#### Supplied data:
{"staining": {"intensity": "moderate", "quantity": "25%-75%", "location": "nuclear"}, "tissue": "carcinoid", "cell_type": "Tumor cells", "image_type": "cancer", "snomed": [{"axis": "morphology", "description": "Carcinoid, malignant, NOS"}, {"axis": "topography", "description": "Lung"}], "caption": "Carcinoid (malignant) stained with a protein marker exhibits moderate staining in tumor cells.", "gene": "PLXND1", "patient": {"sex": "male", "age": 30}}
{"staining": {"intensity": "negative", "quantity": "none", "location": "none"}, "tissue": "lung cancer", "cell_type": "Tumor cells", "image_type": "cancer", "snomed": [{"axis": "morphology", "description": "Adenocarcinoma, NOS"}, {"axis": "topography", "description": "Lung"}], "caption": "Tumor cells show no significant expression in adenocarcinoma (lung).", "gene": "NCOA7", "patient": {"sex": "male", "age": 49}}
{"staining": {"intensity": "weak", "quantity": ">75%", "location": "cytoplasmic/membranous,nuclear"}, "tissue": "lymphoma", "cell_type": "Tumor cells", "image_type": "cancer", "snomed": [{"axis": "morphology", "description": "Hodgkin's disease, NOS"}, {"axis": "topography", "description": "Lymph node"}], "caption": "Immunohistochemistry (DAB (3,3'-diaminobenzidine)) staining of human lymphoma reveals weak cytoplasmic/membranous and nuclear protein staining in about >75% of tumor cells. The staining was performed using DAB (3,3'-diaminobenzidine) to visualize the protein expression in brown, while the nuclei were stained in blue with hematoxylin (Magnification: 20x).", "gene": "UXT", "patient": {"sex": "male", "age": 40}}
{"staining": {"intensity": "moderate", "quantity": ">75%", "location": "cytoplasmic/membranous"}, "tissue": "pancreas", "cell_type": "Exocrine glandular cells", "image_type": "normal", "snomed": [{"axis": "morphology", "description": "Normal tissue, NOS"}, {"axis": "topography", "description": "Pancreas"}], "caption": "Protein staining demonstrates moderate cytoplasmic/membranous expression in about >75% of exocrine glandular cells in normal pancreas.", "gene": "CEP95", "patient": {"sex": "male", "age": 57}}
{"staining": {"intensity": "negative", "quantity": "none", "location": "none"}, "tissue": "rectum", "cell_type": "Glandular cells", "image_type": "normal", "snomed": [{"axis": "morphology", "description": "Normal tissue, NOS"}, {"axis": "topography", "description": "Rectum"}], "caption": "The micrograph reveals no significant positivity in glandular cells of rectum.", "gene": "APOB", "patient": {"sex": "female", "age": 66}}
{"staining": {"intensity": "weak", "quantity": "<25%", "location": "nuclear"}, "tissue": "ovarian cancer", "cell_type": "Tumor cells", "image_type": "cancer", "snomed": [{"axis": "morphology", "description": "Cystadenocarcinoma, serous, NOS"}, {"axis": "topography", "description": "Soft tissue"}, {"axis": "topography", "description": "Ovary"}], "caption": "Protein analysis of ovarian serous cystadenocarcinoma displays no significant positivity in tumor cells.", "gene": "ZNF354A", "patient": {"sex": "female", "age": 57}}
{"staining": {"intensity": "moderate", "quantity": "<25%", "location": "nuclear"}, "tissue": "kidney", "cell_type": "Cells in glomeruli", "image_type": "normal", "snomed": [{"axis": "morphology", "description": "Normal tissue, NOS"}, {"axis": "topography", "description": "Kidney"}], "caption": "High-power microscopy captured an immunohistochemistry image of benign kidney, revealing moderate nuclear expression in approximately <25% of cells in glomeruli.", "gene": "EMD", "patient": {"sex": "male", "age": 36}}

#### Task brief:
Output every line from the records, exactly as written.

#### The completed task:
{"staining": {"intensity": "moderate", "quantity": "25%-75%", "location": "nuclear"}, "tissue": "carcinoid", "cell_type": "Tumor cells", "image_type": "cancer", "snomed": [{"axis": "morphology", "description": "Carcinoid, malignant, NOS"}, {"axis": "topography", "description": "Lung"}], "caption": "Carcinoid (malignant) stained with a protein marker exhibits moderate staining in tumor cells.", "gene": "PLXND1", "patient": {"sex": "male", "age": 30}}
{"staining": {"intensity": "negative", "quantity": "none", "location": "none"}, "tissue": "lung cancer", "cell_type": "Tumor cells", "image_type": "cancer", "snomed": [{"axis": "morphology", "description": "Adenocarcinoma, NOS"}, {"axis": "topography", "description": "Lung"}], "caption": "Tumor cells show no significant expression in adenocarcinoma (lung).", "gene": "NCOA7", "patient": {"sex": "male", "age": 49}}
{"staining": {"intensity": "weak", "quantity": ">75%", "location": "cytoplasmic/membranous,nuclear"}, "tissue": "lymphoma", "cell_type": "Tumor cells", "image_type": "cancer", "snomed": [{"axis": "morphology", "description": "Hodgkin's disease, NOS"}, {"axis": "topography", "description": "Lymph node"}], "caption": "Immunohistochemistry (DAB (3,3'-diaminobenzidine)) staining of human lymphoma reveals weak cytoplasmic/membranous and nuclear protein staining in about >75% of tumor cells. The staining was performed using DAB (3,3'-diaminobenzidine) to visualize the protein expression in brown, while the nuclei were stained in blue with hematoxylin (Magnification: 20x).", "gene": "UXT", "patient": {"sex": "male", "age": 40}}
{"staining": {"intensity": "moderate", "quantity": ">75%", "location": "cytoplasmic/membranous"}, "tissue": "pancreas", "cell_type": "Exocrine glandular cells", "image_type": "normal", "snomed": [{"axis": "morphology", "description": "Normal tissue, NOS"}, {"axis": "topography", "description": "Pancreas"}], "caption": "Protein staining demonstrates moderate cytoplasmic/membranous expression in about >75% of exocrine glandular cells in normal pancreas.", "gene": "CEP95", "patient": {"sex": "male", "age": 57}}
{"staining": {"intensity": "negative", "quantity": "none", "location": "none"}, "tissue": "rectum", "cell_type": "Glandular cells", "image_type": "normal", "snomed": [{"axis": "morphology", "description": "Normal tissue, NOS"}, {"axis": "topography", "description": "Rectum"}], "caption": "The micrograph reveals no significant positivity in glandular cells of rectum.", "gene": "APOB", "patient": {"sex": "female", "age": 66}}
{"staining": {"intensity": "weak", "quantity": "<25%", "location": "nuclear"}, "tissue": "ovarian cancer", "cell_type": "Tumor cells", "image_type": "cancer", "snomed": [{"axis": "morphology", "description": "Cystadenocarcinoma, serous, NOS"}, {"axis": "topography", "description": "Soft tissue"}, {"axis": "topography", "description": "Ovary"}], "caption": "Protein analysis of ovarian serous cystadenocarcinoma displays no significant positivity in tumor cells.", "gene": "ZNF354A", "patient": {"sex": "female", "age": 57}}
{"staining": {"intensity": "moderate", "quantity": "<25%", "location": "nuclear"}, "tissue": "kidney", "cell_type": "Cells in glomeruli", "image_type": "normal", "snomed": [{"axis": "morphology", "description": "Normal tissue, NOS"}, {"axis": "topography", "description": "Kidney"}], "caption": "High-power microscopy captured an immunohistochemistry image of benign kidney, revealing moderate nuclear expression in approximately <25% of cells in glomeruli.", "gene": "EMD", "patient": {"sex": "male", "age": 36}}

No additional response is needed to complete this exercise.